Mesure 6 : Le Département, chef de file opérationnel, une vision que partage la Fédésap
La Fédésap soutient la proposition du rapport Bizard de conforter les départements comme chefs de file opérationnels du service public de l’autonomie (SPDA). Proches du terrain, ils sont les mieux placés pour repérer, informer et ouvrir les droits des bénéficiaires, à l’image de « super-CLIC » modernisés.
 
Mais leur rôle doit rester clair : accompagner les usagers et coordonner les parcours, sans bloquer l’ouverture de nouvelles structures d’aide à domicile ni contrôler la qualité des opérateurs. La régulation de l’offre doit relever de l’État.
 
Mesure 7 : Financement, un système à trois étages équitable et soutenable
La Fédésap salue les propositions du rapport Bizard en matière de financement, qui ouvrent enfin une voie équitable et réaliste, sans faire peser l’effort uniquement sur le coût du travail et donc sur la compétitivité des entreprises.
# # # # #
Pouvez-vous prolonger le texte sur la position de la Fédésap face au rapport Bizard, en reprenant juste après sa dernière phrase ?
# # # # #
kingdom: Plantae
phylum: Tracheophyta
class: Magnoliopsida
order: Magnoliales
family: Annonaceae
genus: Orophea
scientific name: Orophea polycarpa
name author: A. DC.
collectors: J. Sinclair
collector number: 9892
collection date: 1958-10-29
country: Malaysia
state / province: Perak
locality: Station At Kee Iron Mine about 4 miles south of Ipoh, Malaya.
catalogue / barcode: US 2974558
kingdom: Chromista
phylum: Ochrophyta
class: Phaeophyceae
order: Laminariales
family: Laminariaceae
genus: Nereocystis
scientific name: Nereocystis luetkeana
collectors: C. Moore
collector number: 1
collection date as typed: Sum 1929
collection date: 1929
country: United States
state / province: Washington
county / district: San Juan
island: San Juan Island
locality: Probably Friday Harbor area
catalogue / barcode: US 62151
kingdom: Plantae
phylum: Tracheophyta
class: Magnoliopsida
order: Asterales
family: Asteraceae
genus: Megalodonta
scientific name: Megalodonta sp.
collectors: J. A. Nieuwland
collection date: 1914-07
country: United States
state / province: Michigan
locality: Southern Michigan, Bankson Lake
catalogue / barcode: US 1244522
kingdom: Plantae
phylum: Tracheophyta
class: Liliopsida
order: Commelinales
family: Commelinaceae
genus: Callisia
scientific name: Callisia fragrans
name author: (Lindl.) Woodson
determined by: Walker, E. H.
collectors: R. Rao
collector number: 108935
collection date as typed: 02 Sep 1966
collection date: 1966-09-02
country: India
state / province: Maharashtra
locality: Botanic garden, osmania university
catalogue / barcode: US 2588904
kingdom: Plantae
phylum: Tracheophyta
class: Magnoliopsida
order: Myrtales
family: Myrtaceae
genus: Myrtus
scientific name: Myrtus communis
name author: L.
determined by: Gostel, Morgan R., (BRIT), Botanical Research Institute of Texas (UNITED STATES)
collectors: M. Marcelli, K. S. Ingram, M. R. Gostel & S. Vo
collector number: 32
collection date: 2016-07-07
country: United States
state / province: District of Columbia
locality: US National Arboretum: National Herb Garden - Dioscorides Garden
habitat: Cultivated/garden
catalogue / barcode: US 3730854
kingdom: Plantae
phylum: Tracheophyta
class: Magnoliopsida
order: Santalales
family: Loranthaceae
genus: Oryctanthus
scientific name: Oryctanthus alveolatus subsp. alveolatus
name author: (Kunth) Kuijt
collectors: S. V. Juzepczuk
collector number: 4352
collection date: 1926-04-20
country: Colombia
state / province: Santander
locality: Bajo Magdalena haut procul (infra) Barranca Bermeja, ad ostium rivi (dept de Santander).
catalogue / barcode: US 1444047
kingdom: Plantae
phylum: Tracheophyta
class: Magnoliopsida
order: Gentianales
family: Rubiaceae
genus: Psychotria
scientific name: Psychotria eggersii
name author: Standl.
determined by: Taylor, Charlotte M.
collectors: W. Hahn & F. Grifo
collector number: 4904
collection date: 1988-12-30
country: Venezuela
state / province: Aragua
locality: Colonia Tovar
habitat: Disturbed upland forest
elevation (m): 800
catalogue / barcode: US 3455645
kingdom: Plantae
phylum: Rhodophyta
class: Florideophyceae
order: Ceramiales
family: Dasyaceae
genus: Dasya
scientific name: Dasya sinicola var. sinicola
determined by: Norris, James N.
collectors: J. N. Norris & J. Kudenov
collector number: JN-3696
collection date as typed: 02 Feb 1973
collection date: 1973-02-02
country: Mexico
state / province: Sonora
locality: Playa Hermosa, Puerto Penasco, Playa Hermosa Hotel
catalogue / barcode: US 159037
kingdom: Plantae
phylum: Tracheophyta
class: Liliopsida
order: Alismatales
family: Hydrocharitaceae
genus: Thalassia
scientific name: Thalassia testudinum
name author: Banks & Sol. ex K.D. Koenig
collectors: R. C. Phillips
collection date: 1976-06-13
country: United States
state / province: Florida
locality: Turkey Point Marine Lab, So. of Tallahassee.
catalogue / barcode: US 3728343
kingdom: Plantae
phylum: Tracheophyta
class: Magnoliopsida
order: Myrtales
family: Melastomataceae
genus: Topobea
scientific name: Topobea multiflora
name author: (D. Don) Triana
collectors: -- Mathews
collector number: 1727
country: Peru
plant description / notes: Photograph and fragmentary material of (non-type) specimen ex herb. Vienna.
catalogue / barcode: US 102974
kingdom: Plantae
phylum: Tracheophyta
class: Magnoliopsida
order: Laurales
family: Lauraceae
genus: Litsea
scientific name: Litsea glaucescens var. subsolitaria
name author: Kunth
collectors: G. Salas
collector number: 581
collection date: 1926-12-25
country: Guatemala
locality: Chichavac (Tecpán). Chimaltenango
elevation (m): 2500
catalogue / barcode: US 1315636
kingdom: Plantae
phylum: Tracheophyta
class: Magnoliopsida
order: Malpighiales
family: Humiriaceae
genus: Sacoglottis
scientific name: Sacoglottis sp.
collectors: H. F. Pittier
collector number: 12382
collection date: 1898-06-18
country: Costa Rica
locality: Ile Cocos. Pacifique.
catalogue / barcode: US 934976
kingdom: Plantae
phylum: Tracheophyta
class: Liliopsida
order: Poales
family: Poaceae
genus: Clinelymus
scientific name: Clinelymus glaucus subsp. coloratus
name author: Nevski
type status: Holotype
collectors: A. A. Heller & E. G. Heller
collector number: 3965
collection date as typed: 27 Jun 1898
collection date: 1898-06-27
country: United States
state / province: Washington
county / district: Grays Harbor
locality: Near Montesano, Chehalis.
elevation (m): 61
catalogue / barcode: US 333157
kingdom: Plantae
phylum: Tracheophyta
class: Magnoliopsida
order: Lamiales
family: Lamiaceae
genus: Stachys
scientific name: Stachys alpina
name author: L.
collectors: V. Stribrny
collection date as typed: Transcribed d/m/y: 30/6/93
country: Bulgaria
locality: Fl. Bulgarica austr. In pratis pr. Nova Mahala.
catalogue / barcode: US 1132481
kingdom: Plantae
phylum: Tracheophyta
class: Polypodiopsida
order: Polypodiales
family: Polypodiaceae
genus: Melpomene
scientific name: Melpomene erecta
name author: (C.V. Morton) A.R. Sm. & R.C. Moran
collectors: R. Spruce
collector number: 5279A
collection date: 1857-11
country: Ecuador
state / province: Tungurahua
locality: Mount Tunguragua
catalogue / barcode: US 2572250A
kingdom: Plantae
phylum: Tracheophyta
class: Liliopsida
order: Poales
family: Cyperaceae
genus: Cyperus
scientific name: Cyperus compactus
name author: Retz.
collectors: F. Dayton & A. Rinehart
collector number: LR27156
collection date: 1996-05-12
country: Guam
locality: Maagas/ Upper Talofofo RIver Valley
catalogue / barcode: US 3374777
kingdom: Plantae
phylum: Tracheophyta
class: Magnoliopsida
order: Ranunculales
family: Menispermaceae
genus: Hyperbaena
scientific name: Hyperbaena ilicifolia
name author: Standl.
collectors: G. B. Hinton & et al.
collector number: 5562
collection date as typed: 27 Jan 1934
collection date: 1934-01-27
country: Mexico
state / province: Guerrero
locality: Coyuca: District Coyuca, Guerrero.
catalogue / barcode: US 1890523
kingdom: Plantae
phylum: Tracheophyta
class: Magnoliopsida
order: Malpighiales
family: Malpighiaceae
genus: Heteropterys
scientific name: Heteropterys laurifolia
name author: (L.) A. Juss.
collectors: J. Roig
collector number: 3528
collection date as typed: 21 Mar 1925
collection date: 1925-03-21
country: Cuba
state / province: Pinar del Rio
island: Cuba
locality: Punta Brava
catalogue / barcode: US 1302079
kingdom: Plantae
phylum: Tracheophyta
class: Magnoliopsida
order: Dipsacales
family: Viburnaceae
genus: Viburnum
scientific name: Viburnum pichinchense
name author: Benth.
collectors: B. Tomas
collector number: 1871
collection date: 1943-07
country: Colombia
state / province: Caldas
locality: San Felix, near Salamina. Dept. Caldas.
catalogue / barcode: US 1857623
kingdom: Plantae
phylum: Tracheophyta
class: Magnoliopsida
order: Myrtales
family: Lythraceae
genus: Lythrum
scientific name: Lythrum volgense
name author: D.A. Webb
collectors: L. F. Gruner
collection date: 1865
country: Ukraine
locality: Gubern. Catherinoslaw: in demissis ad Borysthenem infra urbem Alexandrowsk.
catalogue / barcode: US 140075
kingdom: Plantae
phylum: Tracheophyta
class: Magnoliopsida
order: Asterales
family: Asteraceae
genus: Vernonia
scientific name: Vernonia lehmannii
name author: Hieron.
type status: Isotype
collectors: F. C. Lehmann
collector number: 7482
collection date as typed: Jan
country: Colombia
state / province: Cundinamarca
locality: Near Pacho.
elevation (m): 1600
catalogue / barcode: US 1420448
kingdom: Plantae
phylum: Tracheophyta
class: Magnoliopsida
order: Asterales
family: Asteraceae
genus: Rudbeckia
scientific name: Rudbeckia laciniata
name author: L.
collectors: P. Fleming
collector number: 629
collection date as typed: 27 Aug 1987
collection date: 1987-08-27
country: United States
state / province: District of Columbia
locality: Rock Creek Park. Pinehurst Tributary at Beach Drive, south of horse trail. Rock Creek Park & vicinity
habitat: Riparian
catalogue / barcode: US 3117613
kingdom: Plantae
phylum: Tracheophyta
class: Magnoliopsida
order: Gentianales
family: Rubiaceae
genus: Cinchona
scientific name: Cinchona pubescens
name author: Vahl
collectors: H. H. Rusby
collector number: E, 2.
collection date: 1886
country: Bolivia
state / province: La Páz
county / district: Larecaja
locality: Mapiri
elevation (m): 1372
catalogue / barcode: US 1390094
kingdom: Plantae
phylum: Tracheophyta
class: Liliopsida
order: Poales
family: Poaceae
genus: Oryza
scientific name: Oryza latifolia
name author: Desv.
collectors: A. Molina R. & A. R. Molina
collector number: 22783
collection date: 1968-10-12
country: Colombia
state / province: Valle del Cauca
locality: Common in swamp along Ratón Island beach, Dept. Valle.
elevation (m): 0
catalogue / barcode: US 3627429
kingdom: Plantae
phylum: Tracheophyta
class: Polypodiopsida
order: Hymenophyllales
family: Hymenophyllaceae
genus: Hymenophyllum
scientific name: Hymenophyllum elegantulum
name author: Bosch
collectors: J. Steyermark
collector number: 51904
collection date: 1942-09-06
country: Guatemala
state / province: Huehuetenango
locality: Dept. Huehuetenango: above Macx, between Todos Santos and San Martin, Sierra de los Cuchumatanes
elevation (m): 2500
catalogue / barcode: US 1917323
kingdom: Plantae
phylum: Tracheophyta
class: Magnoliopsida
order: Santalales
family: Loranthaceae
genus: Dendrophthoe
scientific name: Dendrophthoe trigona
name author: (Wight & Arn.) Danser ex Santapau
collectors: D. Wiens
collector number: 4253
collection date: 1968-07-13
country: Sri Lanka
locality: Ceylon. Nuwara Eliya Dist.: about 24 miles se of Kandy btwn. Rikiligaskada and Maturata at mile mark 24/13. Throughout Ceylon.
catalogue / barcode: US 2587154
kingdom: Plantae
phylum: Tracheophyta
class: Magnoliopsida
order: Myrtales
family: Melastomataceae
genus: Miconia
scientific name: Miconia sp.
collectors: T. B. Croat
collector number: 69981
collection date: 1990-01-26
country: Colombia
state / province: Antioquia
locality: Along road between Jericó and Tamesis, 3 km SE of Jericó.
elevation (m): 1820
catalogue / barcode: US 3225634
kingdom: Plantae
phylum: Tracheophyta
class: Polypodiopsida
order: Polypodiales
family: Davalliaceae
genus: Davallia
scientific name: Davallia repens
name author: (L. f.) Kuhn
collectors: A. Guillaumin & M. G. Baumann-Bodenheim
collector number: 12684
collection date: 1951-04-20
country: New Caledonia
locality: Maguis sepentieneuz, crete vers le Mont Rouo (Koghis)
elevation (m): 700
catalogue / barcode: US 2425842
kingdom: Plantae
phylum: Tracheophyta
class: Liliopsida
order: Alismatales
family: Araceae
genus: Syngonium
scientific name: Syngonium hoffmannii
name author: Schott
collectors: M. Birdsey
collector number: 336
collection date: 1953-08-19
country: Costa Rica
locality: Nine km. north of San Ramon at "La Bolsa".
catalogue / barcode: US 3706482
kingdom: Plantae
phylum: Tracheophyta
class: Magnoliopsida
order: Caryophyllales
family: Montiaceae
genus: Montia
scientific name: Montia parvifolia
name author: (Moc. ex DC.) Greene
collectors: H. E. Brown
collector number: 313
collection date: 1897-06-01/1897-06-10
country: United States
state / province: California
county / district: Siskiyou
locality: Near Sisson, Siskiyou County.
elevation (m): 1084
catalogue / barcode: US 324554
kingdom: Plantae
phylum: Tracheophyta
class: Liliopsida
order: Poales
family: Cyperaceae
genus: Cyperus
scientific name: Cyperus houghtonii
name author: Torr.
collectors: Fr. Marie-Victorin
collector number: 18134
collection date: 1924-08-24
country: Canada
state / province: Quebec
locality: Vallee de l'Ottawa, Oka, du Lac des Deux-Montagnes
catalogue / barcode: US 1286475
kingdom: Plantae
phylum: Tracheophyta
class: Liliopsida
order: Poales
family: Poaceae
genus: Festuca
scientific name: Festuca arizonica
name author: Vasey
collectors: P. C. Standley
# # # # #
## CORRIGÉ DE L'EXERCICE
 
Le modèle proposé repose sur trois étages :
  1. Un filet « beveridgien » pour les plus modestes, avec une Prestation universelle autonomie (PUA) couvrant 100 % des besoins, financée par l’impôt local.
  2. Une assurance publique autonomie pour l’ensemble des autres retraités dépendants, financée par une combinaison de cotisations (CASA élargie) et de CSG.
  3. Une assurance privée mutualiste obligatoire à partir de 60 ans, supplémentaire et non complémentaire, destinée à couvrir les services non pris en charge par l’assurance publique autonomie.
 
Ce système met tout le monde à contribution, dans un esprit de justice sociale. Les plus modestes sont protégés à 100 %, les autres participent selon leurs moyens, et l’assurance privée joue un rôle d’appui. C’est un équilibre inédit et pragmatique.
Ces pistes de financement sont nouvelles et crédibles dans un contexte budgétaire contraint. Elles permettent de sortir des impasses actuelles, où les actifs et les entreprises supportent déjà une part disproportionnée de la solidarité nationale.
 
Mesure 9 : Réinventer les opérateurs de services, une révolution pragmatique
La Fédésap soutient la mesure 9 du rapport Bizard, qui place enfin les besoins réels des personnes âgées au cœur du système, et non plus l’offre héritée et figée.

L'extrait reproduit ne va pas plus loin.